Tennis star Novak Djokovic spent a day confined to a hotel room waiting for a court to deal with the confronting prospect of a possible deportation from Australia.
The 20-time Grand Slam singles winner will spend at least another night there, in immigration detention, as he fights against the deportation move.
With his entry denied and his visa canceled by Australian Border Force officials who rejected his evidence to support a medical exemption for the country’s strict COVID-19 vaccination rules, Djokovic had to trade the practice courts for the courts of law on Thursday.
Novak Djokovic’s visa cancelled by Australia after nine-hour standoff
The nine-time champion’s chance of playing in the Australian Open starting Jan. 17 remains in limbo.

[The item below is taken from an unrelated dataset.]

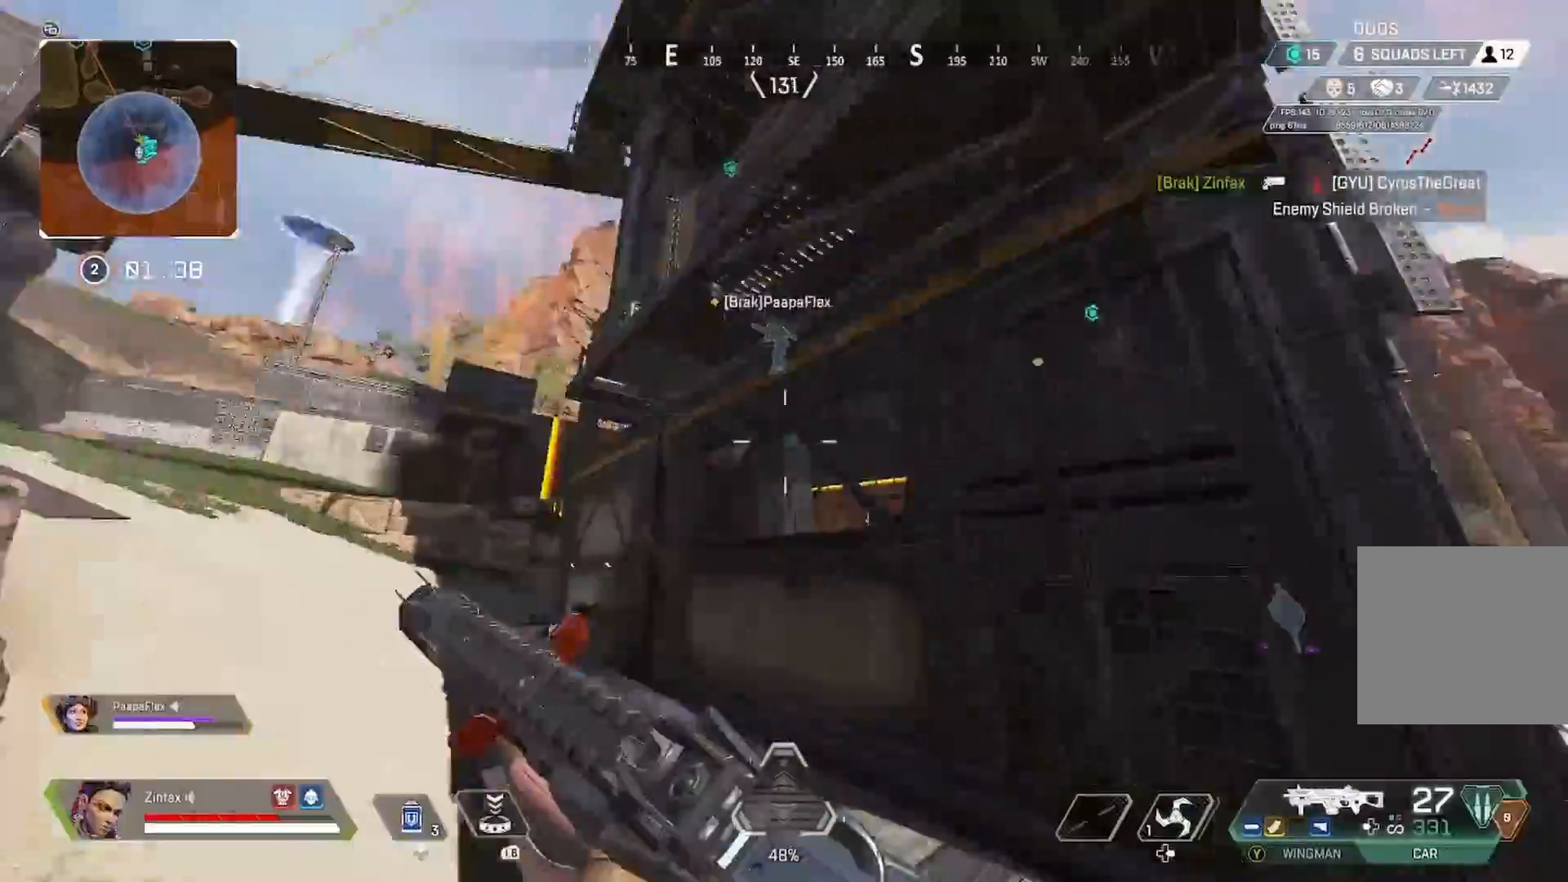
{"buttons": [], "left_stick": "right", "right_stick": "center"}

Federal Circuit Court Judge Anthony Kelly said there was a delay in receiving the application for a review of the visa decisions and the temporary ban on Djokovic’s deportation. A lawyer for the government agreed the 34-year-old Djokovic should not be deported until Friday at the earliest, while the hearing was adjourned until Monday.
Djokovic’s trip was contentious well before he landed, with the conservative federal government and the left-leaning state government of Victoria seemingly having conflicting views over what constituted acceptable medical grounds for an exemption to Australia’s vaccination policy for foreign travelers.